At least one student from another school, Owensboro Catholic School can be heard in the video saying, “land gets stolen all the time, it’s how it works.”

Tom Lilly, president of Owensboro Catholic Schools, defended the actions of his student, saying that:

“Was that comment any more than a cynical remark? I hate for a kid to have made a flippant remark and get lumped in with Covington Catholic. If the kid hadn’t had an Owensboro sweatshirt on it wouldn’t be an issue, but he did. He’s a good kid and I hate this.”

“It was getting ugly, and I was thinking: ‘I’ve got to find myself an exit out of this situation and finish my song at the Lincoln Memorial. I started going that way, and that guy in the hat stood in my way and we were at an impasse. He just blocked my way and wouldn’t allow me to retreat,Phillips said.
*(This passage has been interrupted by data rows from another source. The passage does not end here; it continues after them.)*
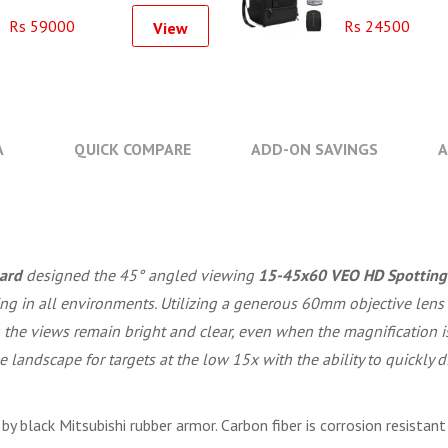
VA
Rs 59000
Rs 24500
View
A
QUICK COMPARE
ADD-ON SAVINGS
A
ard
designed the 45° angled viewing
15-45x60 VEO HD Spotting
sing in all environments. Utilizing a generous 60mm objective len
he views remain bright and clear, even when the magnification is
e landscape for targets at the low 15x with the ability to quickly
y black Mitsubishi rubber armor. Carbon fiber is corrosion resistant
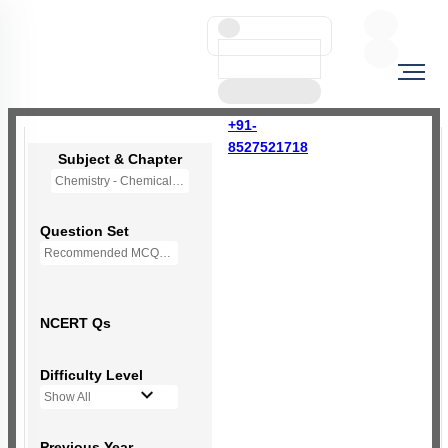
+91-
8527521718
Subject & Chapter
Chemistry - Chemical Bonding and Molecular Structure
Question Set
Recommended MCQs - 159 Questions
NCERT Qs
Difficulty Level
Show All
Previous Year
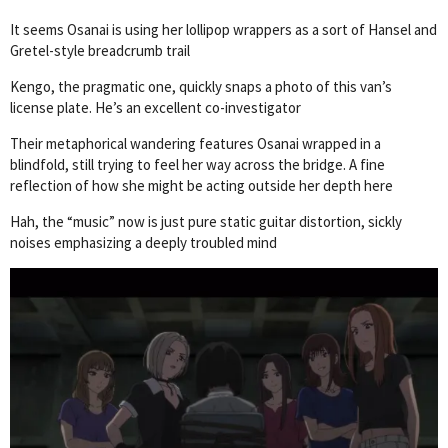
It seems Osanai is using her lollipop wrappers as a sort of Hansel and
Gretel-style breadcrumb trail
Kengo, the pragmatic one, quickly snaps a photo of this van’s
license plate. He’s an excellent co-investigator
Their metaphorical wandering features Osanai wrapped in a
blindfold, still trying to feel her way across the bridge. A fine
reflection of how she might be acting outside her depth here
Hah, the “music” now is just pure static guitar distortion, sickly
noises emphasizing a deeply troubled mind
A video of Phillips’ response was posted to Twitter on Saturday:

“I heard them saying ‘build that wall, build that wall. This is indigenous land, you’re not supposed to have walls here. We never did for a millennia. We never had a prison; we always took care of our elders, took care of our children, always provided for them, taught them right from wrong. I wish I could see that energy … put that energy to making this country really, really great,” Phillips said.

In an op-ed published on Saturday, Covington Mayor Joe Meyer said that the events in the video were “disturbing, discouraging, and – frankly – appalling.” He added:

The point is that because of the actions of people who live in Northern Kentucky, our region is being challenged again to examine our core identities, values, and beliefs. No, we’re not perfect. More progress needs to be made, and we will continue to work diligently on making it. In the meantime, Covington is proud of being a welcoming city where bigotry, discrimination and hatred will not be tolerated.”
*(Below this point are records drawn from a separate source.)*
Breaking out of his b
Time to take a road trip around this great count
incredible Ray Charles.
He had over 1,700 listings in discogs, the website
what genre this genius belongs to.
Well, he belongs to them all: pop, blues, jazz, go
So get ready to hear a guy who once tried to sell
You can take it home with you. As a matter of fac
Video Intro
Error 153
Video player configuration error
Phillips is a well known Native American elder who has spent time fighting oil pipelines including the Keystone XL Pipeline and Dakota Access Pipeline and has garnered significant support on social media since video of the incident went viral.
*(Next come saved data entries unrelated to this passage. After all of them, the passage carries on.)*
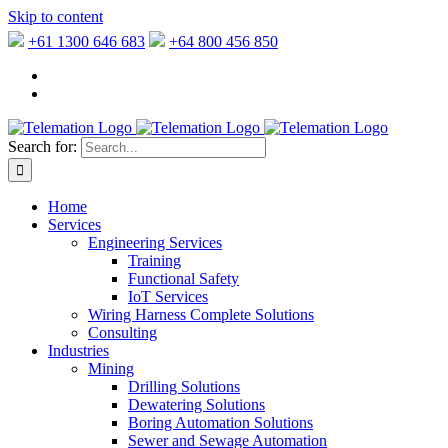
Skip to content
+61 1300 646 683
+64 800 456 850
Search for:
Home
Services
Engineering Services
Training
Functional Safety
IoT Services
Wiring Harness Complete Solutions
Consulting
Industries
Mining
Drilling Solutions
Dewatering Solutions
Boring Automation Solutions
Sewer and Sewage Automation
Nathan PhillipsOmaha ElderVietnam Veteran Former director of the Native Youth Alliance Keeper of a sacred…

Posted by Indigenous Life Movement on Saturday, January 19, 2019

Phillips has also appeared in a popular music video:

In a country where the current president pokes fun at the native ancestry (or lack thereof) of fellow elected officials, it is no wonder young people feel empowered to do what these teens did on Friday. According to multiple witness accounts and despite the obvious tension, it should be noted that Phillip kept his cool during the incident.